For a long time graphite has been considered to be hydrophobic. However, recent studies using highly ordered pyrolytic graphite have shown that freshly clean graphite is hydrophilic, and it becomes hydrophobic due to airborne pollutants present in the atmosphere. Those contaminants also alter the electric equipotential surface of graphite by creating domains with potential differences of up to 200 mV as measured with kelvin probe force microscopy. Such contaminants can be desorbed by increasing the temperature of graphite to approximately 50 °C or higher.
Natural and crystalline graphites are not often used in pure form as structural materials, due to their shear-planes, brittleness, and inconsistent mechanical properties.
History of use
In the 4th millennium BCE, during the Neolithic Age in southeastern Europe, the Marița culture used graphite in a ceramic paint for decorating pottery.Sometime before 1565, an enormous deposit of graphite was discovered on the approach to Grey Knotts from the hamlet of Seathwaite in Borrowdale parish, Cumbria, England, which the locals found useful for marking sheep. During the reign of Elizabeth I, Borrowdale graphite was used as a refractory material to line molds for cannonballs, resulting in rounder, smoother balls that could be fired farther, contributing to the strength of the English navy. This particular deposit of graphite was extremely pure and soft, and could easily be cut into sticks. Because of its military importance, this unique mine and its production were strictly controlled by the Crown.
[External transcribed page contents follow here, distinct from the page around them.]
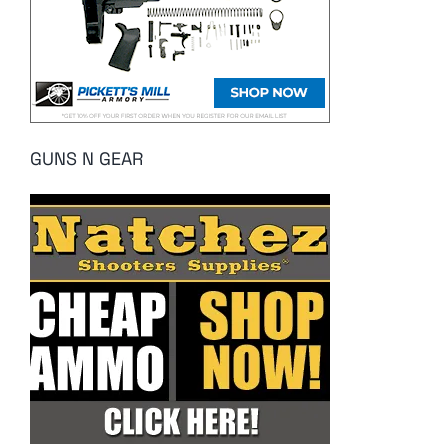
GUNS N GEAR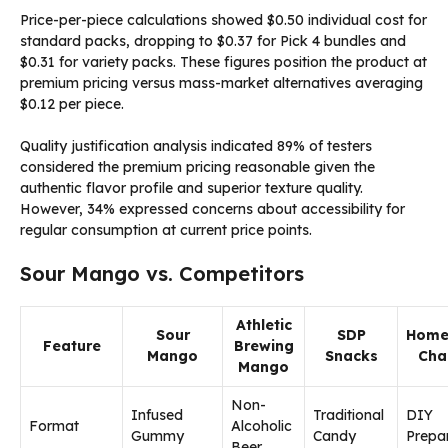
Price-per-piece calculations showed $0.50 individual cost for
standard packs, dropping to $0.37 for Pick 4 bundles and
$0.31 for variety packs. These figures position the product at
premium pricing versus mass-market alternatives averaging
$0.12 per piece.
Quality justification analysis indicated 89% of testers
considered the premium pricing reasonable given the
authentic flavor profile and superior texture quality.
However, 34% expressed concerns about accessibility for
regular consumption at current price points.
Sour Mango vs. Competitors
Athletic
Sour
SDP
Hom
Feature
Brewing
Mango
Snacks
Ch
Mango
Non-
Infused
Traditional
DIY
Format
Alcoholic
Gummy
Candy
Prepa
Beer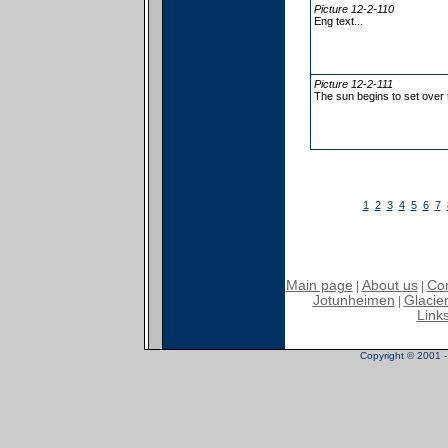
Picture 12-2-110
Eng text...
Picture 12-2-111
The sun begins to set over
1
2
3
4
5
6
7
Main page
About us
Con
|
|
Jotunheimen
Glacier
|
Link
Copyright © 2001 - 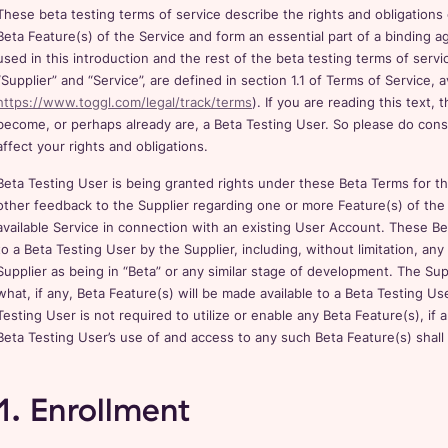
These beta testing terms of service describe the rights and obligations
Beta Feature(s) of the Service and form an essential part of a binding
used in this introduction and the rest of the beta testing terms of servi
“Supplier” and “Service”, are defined in section 1.1 of Terms of Service, a
https://www.toggl.com/legal/track/terms
). If you are reading this text
become, or perhaps already are, a Beta Testing User. So please do consid
affect your rights and obligations.
Beta Testing User is being granted rights under these Beta Terms for t
other feedback to the Supplier regarding one or more Feature(s) of the 
available Service in connection with an existing User Account. These Be
to a Beta Testing User by the Supplier, including, without limitation, any 
Supplier as being in “Beta” or any similar stage of development. The Supp
what, if any, Beta Feature(s) will be made available to a Beta Testing Us
Testing User is not required to utilize or enable any Beta Feature(s), if
Beta Testing User’s use of and access to any such Beta Feature(s) shall
1. Enrollment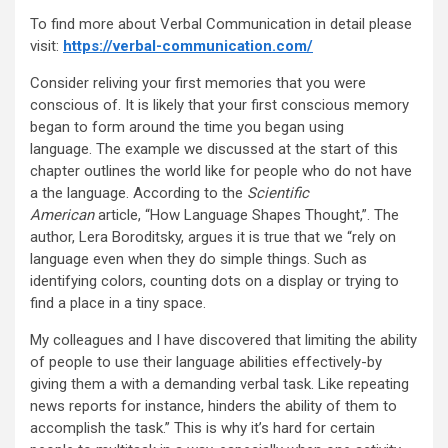
To find more about Verbal Communication in detail please
visit:
https://verbal-communication.com/
Consider reliving your first memories that you were
conscious of. It is likely that your first conscious memory
began to form around the time you began using
language. The example we discussed at the start of this
chapter outlines the world like for people who do not have
a the language. According to the
Scientific
American
article, “How Language Shapes Thought,”. The
author, Lera Boroditsky, argues it is true that we “rely on
language even when they do simple things. Such as
identifying colors, counting dots on a display or trying to
find a place in a tiny space.
My colleagues and I have discovered that limiting the ability
of people to use their language abilities effectively-by
giving them a with a demanding verbal task. Like repeating
news reports for instance, hinders the ability of them to
accomplish the task.” This is why it’s hard for certain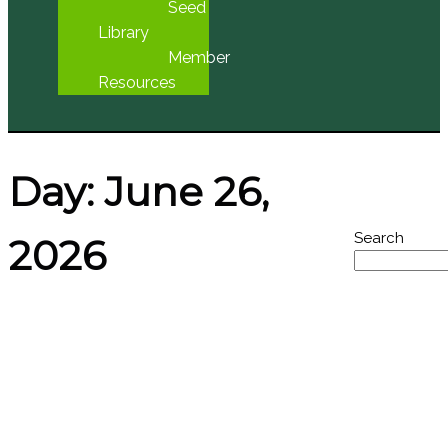
Seed
Library
Member
Resources
Day:
June 26,
Search
2026
Featured
Managing English Ivy
Events
(KYAQ Audio)
No Event
Found
Posted on
June 26, 2026
June 25, 2026
by
Larry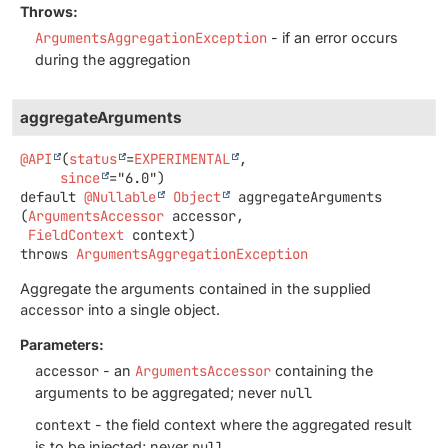
Throws:
ArgumentsAggregationException
- if an error occurs
during the aggregation
aggregateArguments
@API
(
status
=
EXPERIMENTAL
,

since
default
@Nullable
Object
aggregateArguments
(
ArgumentsAccessor
 accessor,

FieldContext
 context)
throws
ArgumentsAggregationException
Aggregate the arguments contained in the supplied
accessor
into a single object.
Parameters:
accessor
- an
ArgumentsAccessor
containing the
arguments to be aggregated; never
null
context
- the field context where the aggregated result
is to be injected; never
null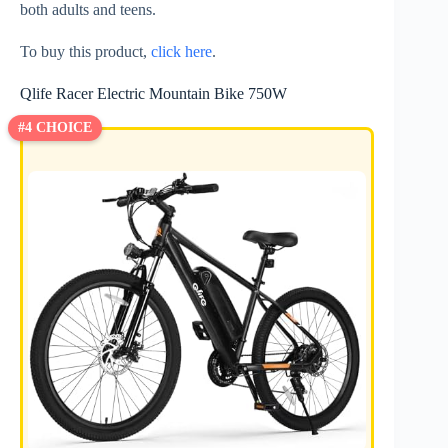
both adults and teens.
To buy this product,
click here
.
Qlife Racer Electric Mountain Bike 750W
#4 CHOICE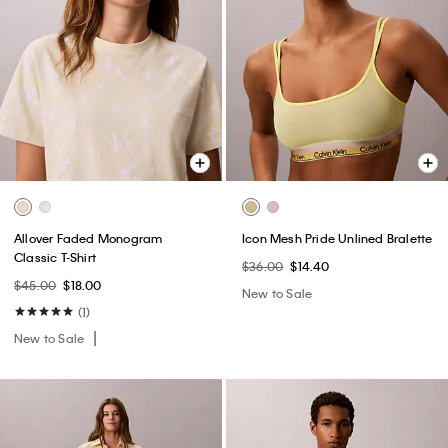
Allover Faded Monogram
Icon Mesh Pride Unlined Bralette
Classic T-Shirt
$36.00
$14.40
$45.00
$18.00
New to Sale
(1)
New to Sale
During the 19th century, graphite's uses greatly expanded to include stove polish, lubricants, paints, crucibles, foundry facings, and pencils, a major factor in the expansion of educational tools during the first great rise of education for the masses. The British Empire controlled most of the world's production, but production from Austrian, German, and American deposits expanded by mid-century. For example, the Dixon Crucible Company of Jersey City, New Jersey, founded by Joseph Dixon and partner Orestes Cleveland in 1845, opened mines in the Lake Ticonderoga district of New York, built a processing plant there, and a factory to manufacture pencils, crucibles and other products in New Jersey, described in the Engineering & Mining Journal 21 December 1878. The Dixon pencil is still in production.
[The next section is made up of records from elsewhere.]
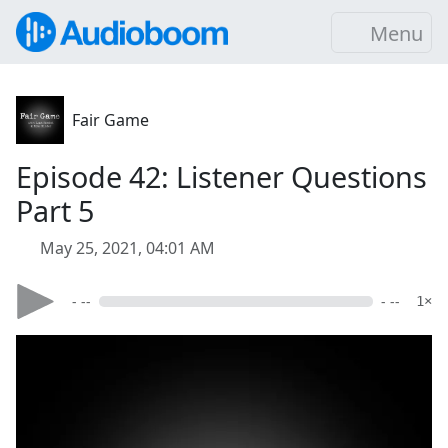
Menu
Fair Game
Episode 42: Listener Questions
Part 5
May 25, 2021, 04:01 AM
- --
- --
1×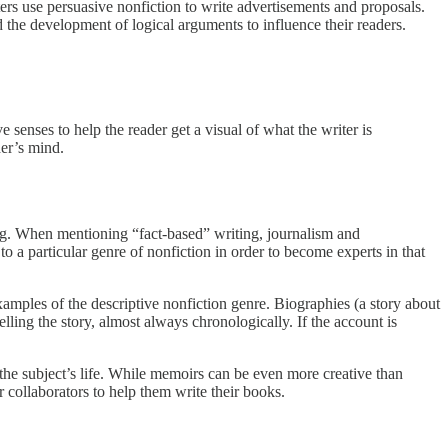
ters use persuasive nonfiction to write advertisements and proposals.
 the development of logical arguments to influence their readers.
e senses to help the reader get a visual of what the writer is
der’s mind.
ting. When mentioning “fact-based” writing, journalism and
s to a particular genre of nonfiction in order to become experts in that
amples of the descriptive nonfiction genre. Biographies (a story about
telling the story, almost always chronologically. If the account is
n the subject’s life. While memoirs can be even more creative than
r collaborators to help them write their books.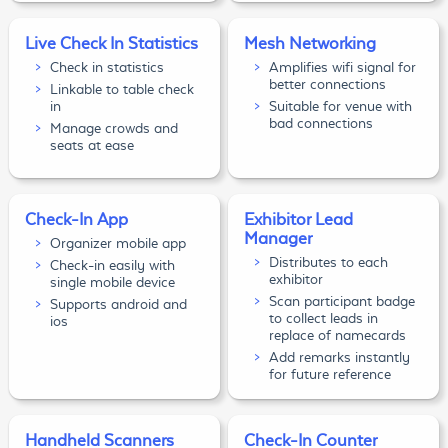
Live Check In Statistics
Mesh Networking
Check in statistics
Amplifies wifi signal for
better connections
Linkable to table check
in
Suitable for venue with
bad connections
Manage crowds and
seats at ease
Check-In App
Exhibitor Lead
Manager
Organizer mobile app
Distributes to each
Check-in easily with
exhibitor
single mobile device
Scan participant badge
Supports android and
to collect leads in
ios
replace of namecards
Add remarks instantly
for future reference
Handheld Scanners
Check-In Counter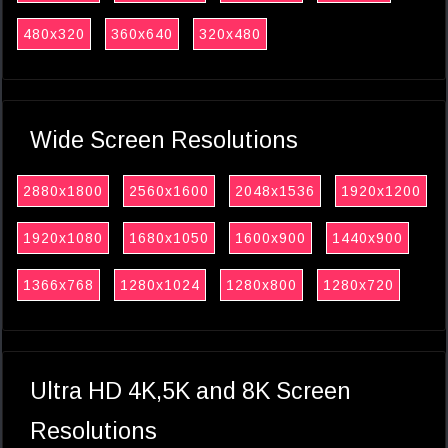
480x320
360x640
320x480
Wide Screen Resolutions
2880x1800
2560x1600
2048x1536
1920x1200
1920x1080
1680x1050
1600x900
1440x900
1366x768
1280x1024
1280x800
1280x720
Ultra HD 4K,5K and 8K Screen
Resolutions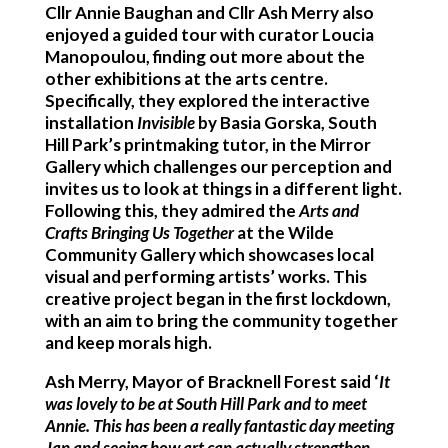
Cllr Annie Baughan and Cllr Ash Merry also
enjoyed a guided tour with curator Loucia
Manopoulou, finding out more about the
other exhibitions at the arts centre.
Specifically, they explored the interactive
installation
Invisible
by Basia Gorska, South
Hill Park’s printmaking tutor, in the Mirror
Gallery which challenges our perception and
invites us to look at things in a different light.
Following this, they admired the
Arts and
Crafts Bringing Us Together
at the Wilde
Community Gallery which showcases local
visual and performing artists’ works. This
creative project began in the first lockdown,
with an aim to bring the community together
and keep morals high.
Ash Merry, Mayor of Bracknell Forest said ‘
It
was
lovely to be at South Hill Park and to meet
Annie. This has been a really fantastic day meeting
Jan and seeing how art can actually strengthen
The beginnings of the revolutionary froth flotation process are associated with graphite mining. Included in the E&MJ article on the Dixon Crucible Company is a sketch of the "floating tanks" used in the age-old process of extracting graphite. Because graphite is so light, the mix of graphite and waste was sent through a final series of water tanks where a cleaner graphite "floated" off, which left waste to drop out. In an 1877 patent, the two brothers Bessel of Dresden, Germany, took this "floating" process a step further and added a small amount of oil to the tanks and boiled the mix – an agitation or frothing step – to collect the graphite, the first steps toward the future flotation process. Adolph Bessel received the Wohler Medal for the patented process that upgraded the recovery of graphite to 90% from the German deposit. In 1977, the German Society of Mining Engineers and Metallurgists organized a special symposium dedicated to their discovery and, thus, the 100th anniversary of flotation.
In the United States, in 1885, Hezekiah Bradford of Philadelphia patented a similar process, but it is uncertain if his process was used successfully in the nearby graphite deposits of Chester County, Pennsylvania, a major producer by the 1890s. The Bessel process was limited in use, primarily because of the abundant cleaner deposits found around the globe, which needed not much more than hand-sorting to gather the pure graphite. The state of the art,, is described in the Canadian Department of Mines report on graphite mines and mining when Canadian deposits began to become important producers of graphite.